**What you have to do**.
Reproduce only the stretch of entries from the line that contains "Drafting alt text for the photo above. Read the white" through the end of the entries, swapping every instance of "Observed" for "Recorded" and leaving all else unchanged.

**Source data**.
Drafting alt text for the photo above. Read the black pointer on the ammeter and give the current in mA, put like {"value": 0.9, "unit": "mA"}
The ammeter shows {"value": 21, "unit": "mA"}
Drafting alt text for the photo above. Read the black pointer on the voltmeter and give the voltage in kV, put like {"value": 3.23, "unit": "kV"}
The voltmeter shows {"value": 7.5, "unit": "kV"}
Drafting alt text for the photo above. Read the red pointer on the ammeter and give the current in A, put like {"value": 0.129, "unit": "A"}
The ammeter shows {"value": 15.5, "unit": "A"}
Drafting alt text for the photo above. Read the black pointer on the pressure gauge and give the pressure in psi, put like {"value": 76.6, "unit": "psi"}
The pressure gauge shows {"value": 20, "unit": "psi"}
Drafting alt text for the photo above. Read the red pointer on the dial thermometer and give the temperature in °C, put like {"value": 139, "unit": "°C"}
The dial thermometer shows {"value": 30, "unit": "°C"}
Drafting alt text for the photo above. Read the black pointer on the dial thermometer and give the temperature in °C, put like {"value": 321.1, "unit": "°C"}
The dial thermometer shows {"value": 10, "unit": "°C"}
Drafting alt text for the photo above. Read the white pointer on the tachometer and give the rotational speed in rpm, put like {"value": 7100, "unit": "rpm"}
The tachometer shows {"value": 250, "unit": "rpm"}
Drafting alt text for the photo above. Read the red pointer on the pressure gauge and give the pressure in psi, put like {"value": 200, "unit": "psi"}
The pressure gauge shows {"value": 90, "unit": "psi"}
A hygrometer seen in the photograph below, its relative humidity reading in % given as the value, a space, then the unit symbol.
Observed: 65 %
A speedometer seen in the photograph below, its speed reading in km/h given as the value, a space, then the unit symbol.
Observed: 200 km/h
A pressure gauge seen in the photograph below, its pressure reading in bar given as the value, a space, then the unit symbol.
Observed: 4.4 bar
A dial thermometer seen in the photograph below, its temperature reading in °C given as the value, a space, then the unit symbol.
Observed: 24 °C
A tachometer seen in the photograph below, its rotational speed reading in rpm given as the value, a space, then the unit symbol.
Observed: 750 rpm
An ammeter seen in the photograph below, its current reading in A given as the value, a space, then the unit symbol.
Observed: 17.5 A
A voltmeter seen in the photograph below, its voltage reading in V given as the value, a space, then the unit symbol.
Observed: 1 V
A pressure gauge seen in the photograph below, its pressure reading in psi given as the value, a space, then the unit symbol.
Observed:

**Task output**.
Drafting alt text for the photo above. Read the white pointer on the tachometer and give the rotational speed in rpm, put like {"value": 7100, "unit": "rpm"}
The tachometer shows {"value": 250, "unit": "rpm"}
Drafting alt text for the photo above. Read the red pointer on the pressure gauge and give the pressure in psi, put like {"value": 200, "unit": "psi"}
The pressure gauge shows {"value": 90, "unit": "psi"}
A hygrometer seen in the photograph below, its relative humidity reading in % given as the value, a space, then the unit symbol.
Recorded: 65 %
A speedometer seen in the photograph below, its speed reading in km/h given as the value, a space, then the unit symbol.
Recorded: 200 km/h
A pressure gauge seen in the photograph below, its pressure reading in bar given as the value, a space, then the unit symbol.
Recorded: 4.4 bar
A dial thermometer seen in the photograph below, its temperature reading in °C given as the value, a space, then the unit symbol.
Recorded: 24 °C
A tachometer seen in the photograph below, its rotational speed reading in rpm given as the value, a space, then the unit symbol.
Recorded: 750 rpm
An ammeter seen in the photograph below, its current reading in A given as the value, a space, then the unit symbol.
Recorded: 17.5 A
A voltmeter seen in the photograph below, its voltage reading in V given as the value, a space, then the unit symbol.
Recorded: 1 V
A pressure gauge seen in the photograph below, its pressure reading in psi given as the value, a space, then the unit symbol.
Recorded:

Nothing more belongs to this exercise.